## Apply what you read
[1] Answer these questions about the text on development principles. Give each answer on its own line, marked (a), (b) and (c).
(a) What are the three main groups of principles in its list?
(b) Which post in the series covers the Operational Principles?
(c) By what other names is the onion architecture known?
[2] Carry on the text on development principles from where it ends, starting after its last sentence.

## Text shown
>>>

This is the 2nd post exploring the principles that I’ve found help achieve those goals. The principles are as following:

  • Planning Principles
    • Product Vision
    • Technology Vision
    • Developers and Processes
  • Development Principles
    • Code Patterns and Practices
    • Effective use of data storage
    • A thorough testing strategy
  • Operational Principles
    • Frequent delivery
    • Monitoring and logging
    • Cost efficiency

The first article in the series described how the product vision, technology vision, and developers and processes form the guiding principles upon which the development and operational goals are modeled. This post focuses on the Development Principles and the final post in the series addresses Operational Principles.

Keep in mind that these are guiding principles, and not rules that must be followed to the letter. They provide direction to a project, ensure it stays on a path to sustainability, and provide business value as frequently as possible. If at this point you’re wondering why these types of principles are needed, I encourage you to read my article explaining why quality is important in a software development project.

Patterns and Practices

Patterns and practices go far beyond a coding standard on how to name variables, methods, and classes. It extends to all sorts of things like application structure and layout, .NET version and tooling upgrades, retry logic on failures, error handling, security, and much, much more. Patterns and practices can be seen as the implementation details of the technology vision that was set out.

Here are some things that should be looked at from an application structure and layout perspective:

  • Every cloud application should have a standard layout for its projects, folders, and namespaces, based on the software architecture of choice. Two popular architectures in .NET are n-tier and onion (also known as ports and adapters, hexagon, or clean architecture, depending on who you talk to).
  • The SOLID principles be should applied to all software architectures so that the application can be built upon and extended as needed.
  • Design patterns should be used to solve common problems. Be careful here, it’s easy to go overboard applying design patterns; let them express themselves naturally instead.

With the basics covered, it’s time to look at putting in place a proper version control system and branching strategy, whether it be GitFlow, GitHub Flow, Trunk-Based Development, or anything else. In a similar vein, it’s important to have a strategy for handling the development of multiple concurrent features, such as feature branching, feature flags, or Trunk-Based Development.

<<<

## Data block
>>>

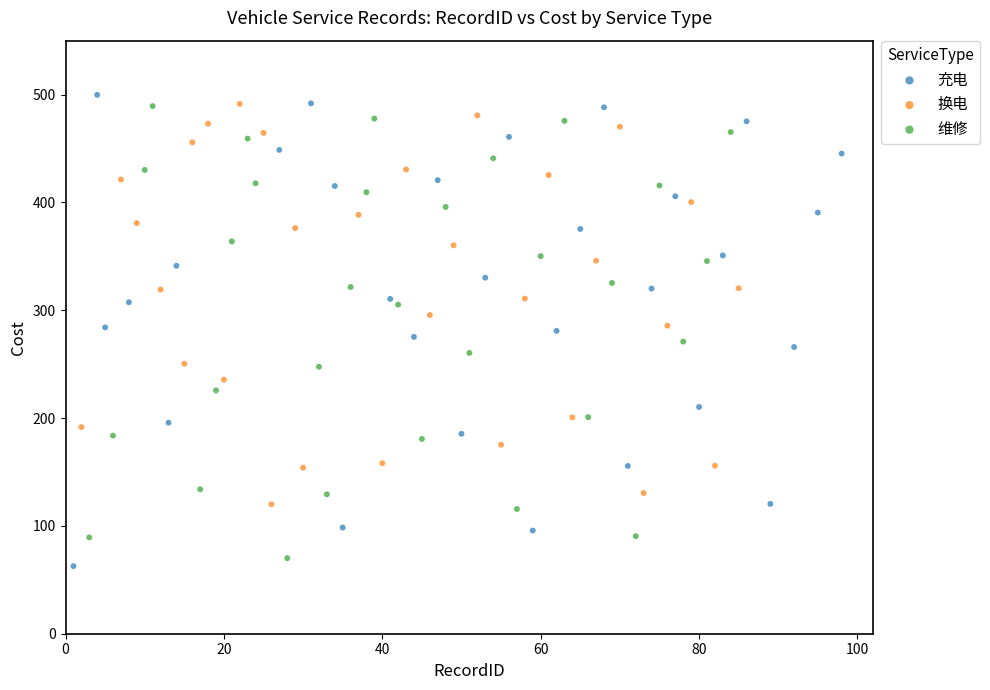

What are all the series names shown in the legend?

充电, 换电, 维修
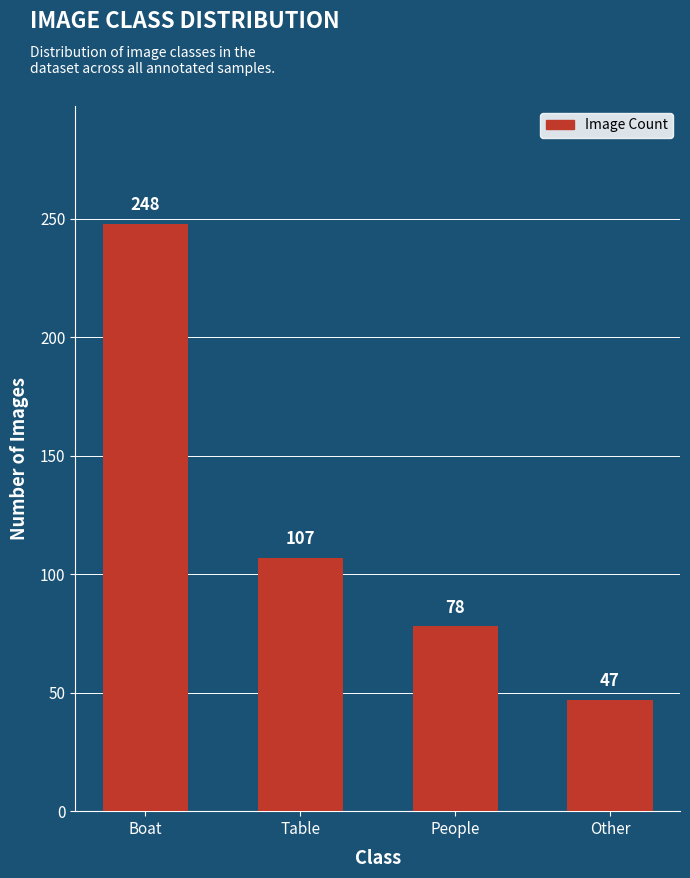

What position from the left is Other?

4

<<<

## Written answers
[1]
(a) Planning Principles, Development Principles and Operational Principles.
(b) The final post in the series.
(c) Ports and adapters, hexagon, or clean architecture.

[2]
There are a few system-wide elements that should be looked at to keep all components aligned on a core set of ideas:

  • Decide on the version of .NET that will be used and when upgrades should be done. How many major/minor versions are you willing to wait before upgrading? The longer you wait, the more painful the upgrade will be.
  • Is it worthwhile to build a common library that is re-used across each cloud application to implement shared code?
  • Is there a need for a global error handler that can be applied to all applications?
  • Decide if NuGet dependencies should be updated as often as possible or only when a regression of the system is planned.
  • When should retry, circuit-breaker and other similar patterns be implemented?
  • Are there aspects of the system that need to be optimised for performance, security or support reasons? Should performance be taken into account now or later?

This list is meant as a guide only and isn’t exhaustive by any means. These guidelines align the team on its core principles so that every part of the system, while unique, has a common base that makes it feel similar to the other components.

Effective use of data storage

Not so long ago, almost every data storage decision came down to a choice between Oracle or SQL Server. But the last ten years have seen a proliferation of data storage options. Document databases, blob storage, and graph databases are all on their way to becoming commonplace, even in the Microsoft stack, where SQL Server is traditionally king.

Four of the major types of data storage in use today are:

  • Relational databases, the de-facto standard. This is the type of storage that most developers are familiar with. It’s highly versatile, and can be used in a wide variety of use cases. There are many RDBMs out there, but the most popular in use with .NET are SQL Server, Postgres, and MySql.
  • NoSQL and non-relational databases like Azure CosmosDb or AWS DynamoDb are used to store documents that have few relationships between them. The popular search engine Elasticsearch is also a non-relational database at its core that can act as normal data store.
  • Storage of binary or “flat” data should be left to AWS S3 or Azure Blobs. It’s also possible to use this type of storage for reading and writing the simplest of JSON documents.
  • Graph databases are best at modeling highly associative data between objects. Such a database is represented much like in graph theory, with vertexes and edges.

Use a hosted data storage service to get going quicker. Products like CosmosDb, DynamoDb, Azure SQL let a development team focus on the business problems at hand instead of building the infrastructure needed to host the data. Look at self-hosting only when the needs grow beyond what is feasible or affordable with a managed service.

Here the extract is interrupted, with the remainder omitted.